:: What is expected ::
Can you quote the material below from the line with "How many positive values are there?" to the line with "f79a423a…fbd", both lines included, word for word and leaving out the pictures?

:: Task material ::
* * * * *
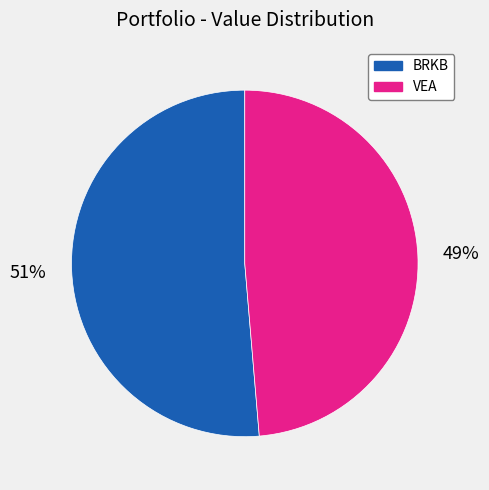

True or false: BRKB accounts for 51% of the total.

True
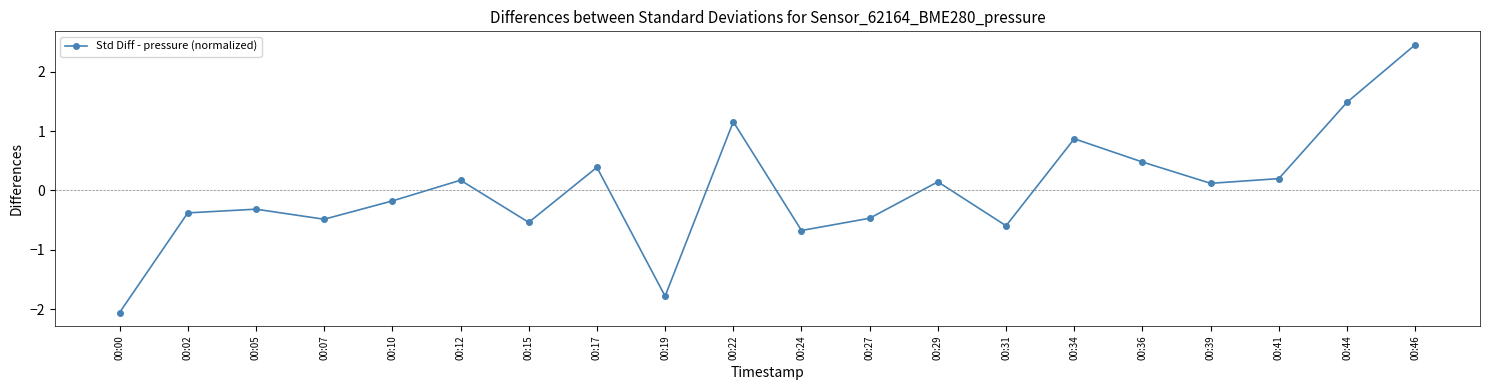

How many positive values are there?

10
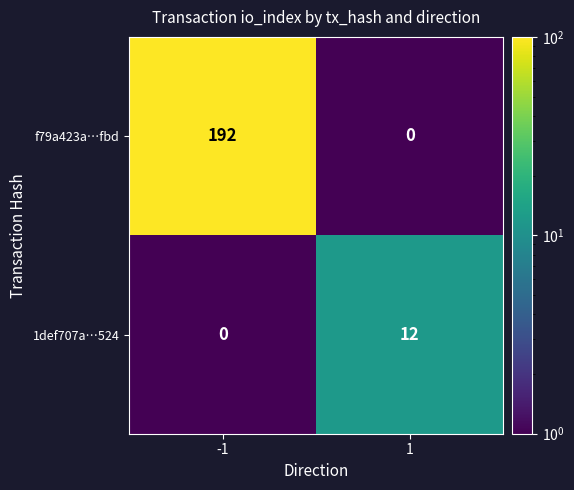

Which series changed the most between -1 and 1?

f79a423a…fbd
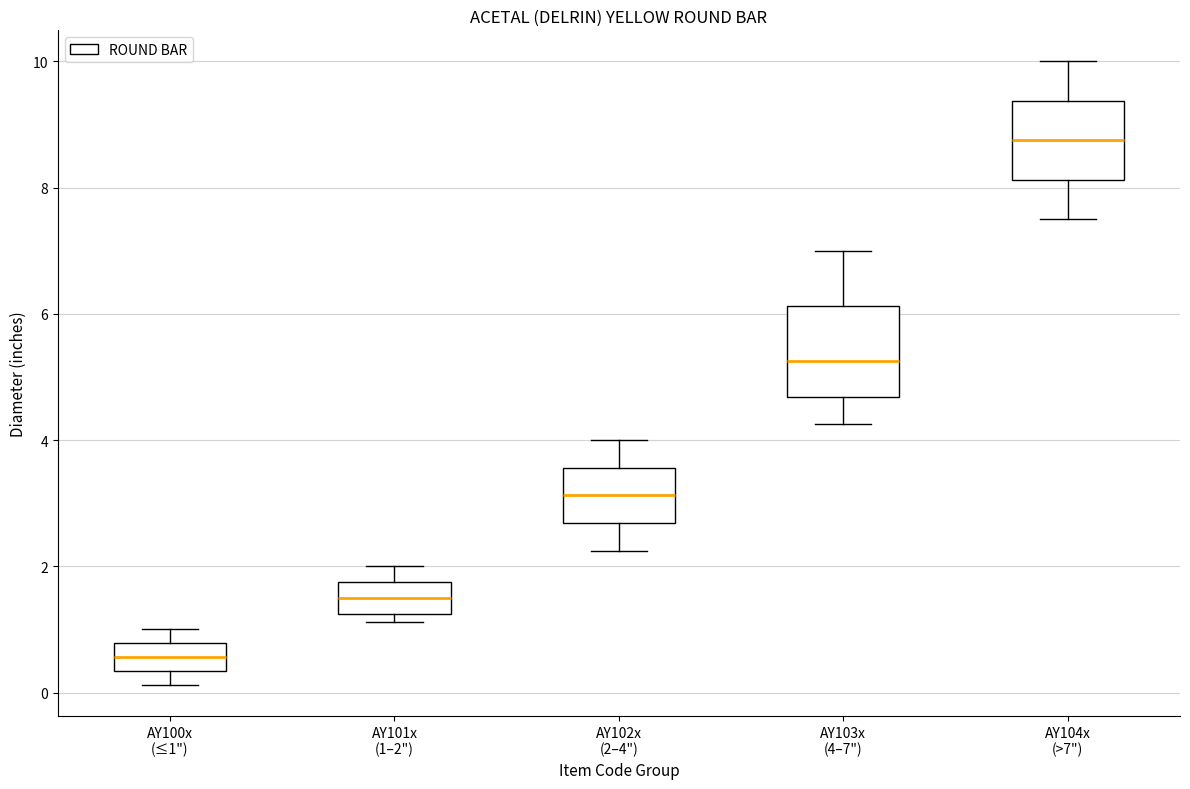

Reading left to right, read every box against the y-axis: the position of its median line, the range the box covers, and the ends of its whiskers. The values are not printed on the chart, so give them approximately, as read against the axis.

AY100x (≤1"): median 0.6, box 0.4 to 0.8, whiskers 0.2 to 1.0
AY101x (1–2"): median 1.6, box 1.2 to 1.8, whiskers 1.2 (just below the box's lower edge) to 2.0
AY102x (2–4"): median 3.2, box 2.6 to 3.6, whiskers 2.2 to 4.0
AY103x (4–7"): median 5.2, box 4.6 to 6.2, whiskers 4.2 to 7.0
AY104x (>7"): median 8.8, box 8.2 to 9.4, whiskers 7.6 to 10.0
* * * * *
:: Solution below ::
How many positive values are there?

10

Which series changed the most between -1 and 1?

f79a423a…fbd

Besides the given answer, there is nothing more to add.